For the Encephalitis Lethargica patient suffering psychiatric symptoms, life proved difficult to navigate. While victims of other outbreaks were isolated for fear of contagion, these patients were warehoused for fear of antisocial behaviors that could not be explained or treated through known interventions. Again, Encephalitis Lethargica proves an exception to the outbreak narrative, with no pathogen to blame, no method to control the disease, and, in the case of extreme psychiatric symptoms, no way to control the patients. Yet as a simulacrum of the disease, alcoholism served as a believable conclusion for doctors following the outbreak narrative.
It has been no formidable challenge to track down Ebola’s “patient zero.” But when little is understood about disease causality and transmission, and where misdiagnosis is rampant because of the disease’s symptomological similarity to a social problem like alcoholism, it’s much more difficult.
The outbreak narratives for other epidemics are defined by social reactions to the disease.
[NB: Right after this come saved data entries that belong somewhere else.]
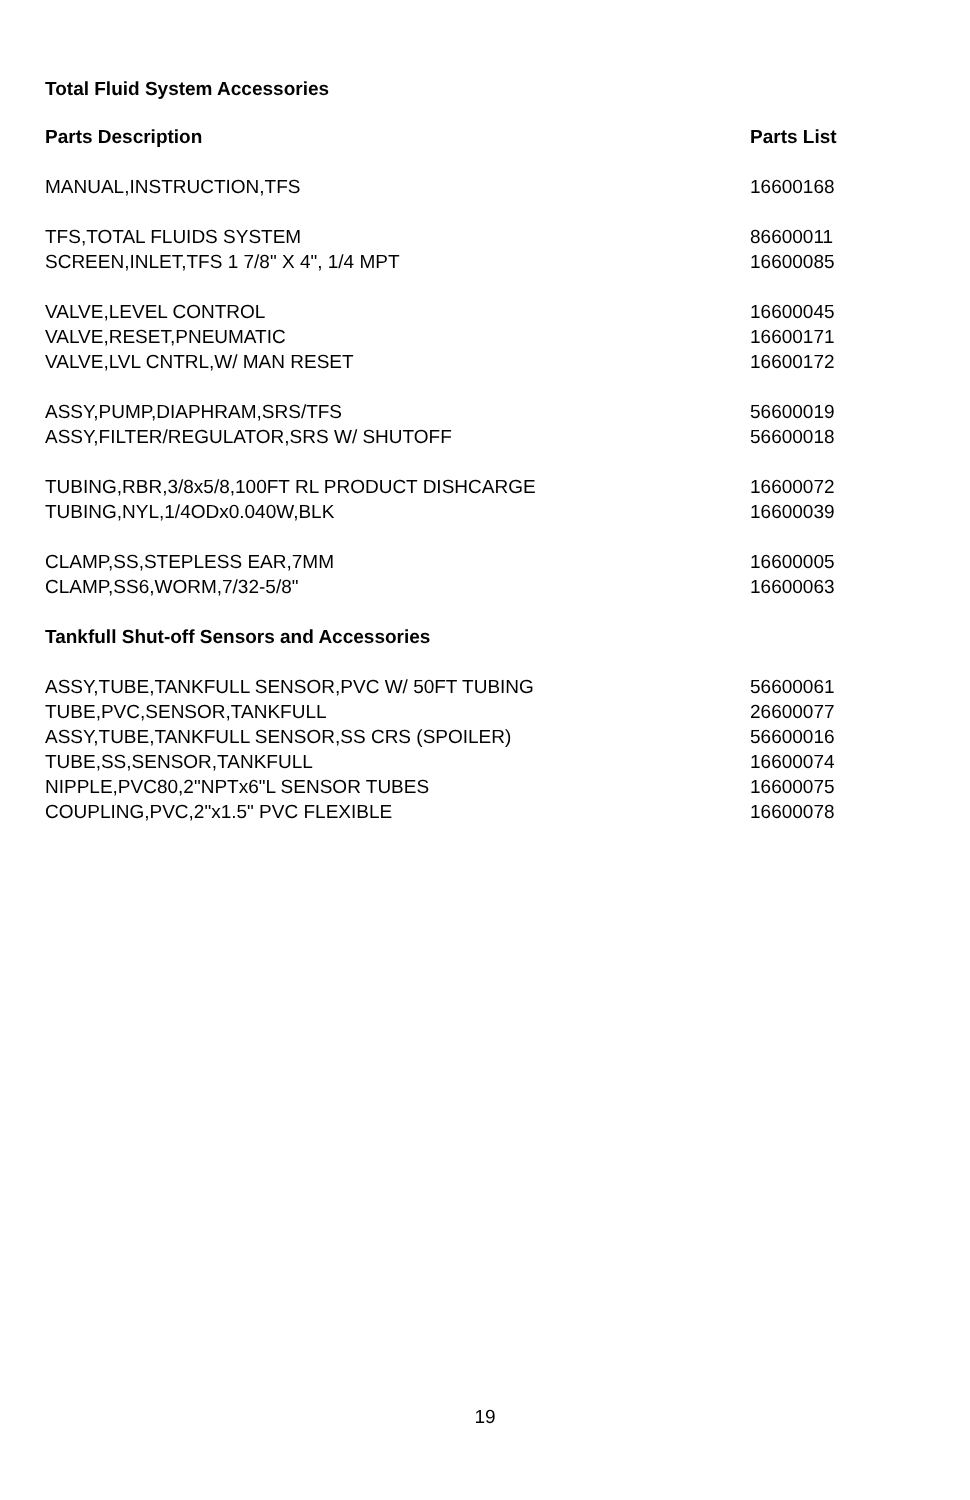Total Fluid System Accessories
| Parts Description | Parts List |
| --- | --- |
| MANUAL,INSTRUCTION,TFS | 16600168 |
| TFS,TOTAL FLUIDS SYSTEM | 86600011 |
| SCREEN,INLET,TFS 1 7/8" X 4", 1/4 MPT | 16600085 |
| VALVE,LEVEL CONTROL | 16600045 |
| VALVE,RESET,PNEUMATIC | 16600171 |
| VALVE,LVL CNTRL,W/ MAN RESET | 16600172 |
| ASSY,PUMP,DIAPHRAM,SRS/TFS | 56600019 |
| ASSY,FILTER/REGULATOR,SRS W/ SHUTOFF | 56600018 |
| TUBING,RBR,3/8x5/8,100FT RL PRODUCT DISHCARGE | 16600072 |
| TUBING,NYL,1/4ODx0.040W,BLK | 16600039 |
| CLAMP,SS,STEPLESS EAR,7MM | 16600005 |
| CLAMP,SS6,WORM,7/32-5/8" | 16600063 |
| Tankfull Shut-off Sensors and Accessories | |
| ASSY,TUBE,TANKFULL SENSOR,PVC W/ 50FT TUBING | 56600061 |
| TUBE,PVC,SENSOR,TANKFULL | 26600077 |
| ASSY,TUBE,TANKFULL SENSOR,SS CRS (SPOILER) | 56600016 |
| TUBE,SS,SENSOR,TANKFULL | 16600074 |
| NIPPLE,PVC80,2"NPTx6"L SENSOR TUBES | 16600075 |
| COUPLING,PVC,2"x1.5" PVC FLEXIBLE | 16600078 |
19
Omnipresent is the impulse to blame a segment of society for the outbreak (e.g. the poor during cholera outbreaks or anyone from West Africa in 2014) and stigmatize the behaviors of groups that either carried or ran a higher risk of transmission (e.g. the sexual activities of gay men during the early days of the HIV/AIDS epidemic). Encephalitis Lethargica flouts this aspect of the outbreak narrative, as its immediate social component was alcoholism, if anything at all.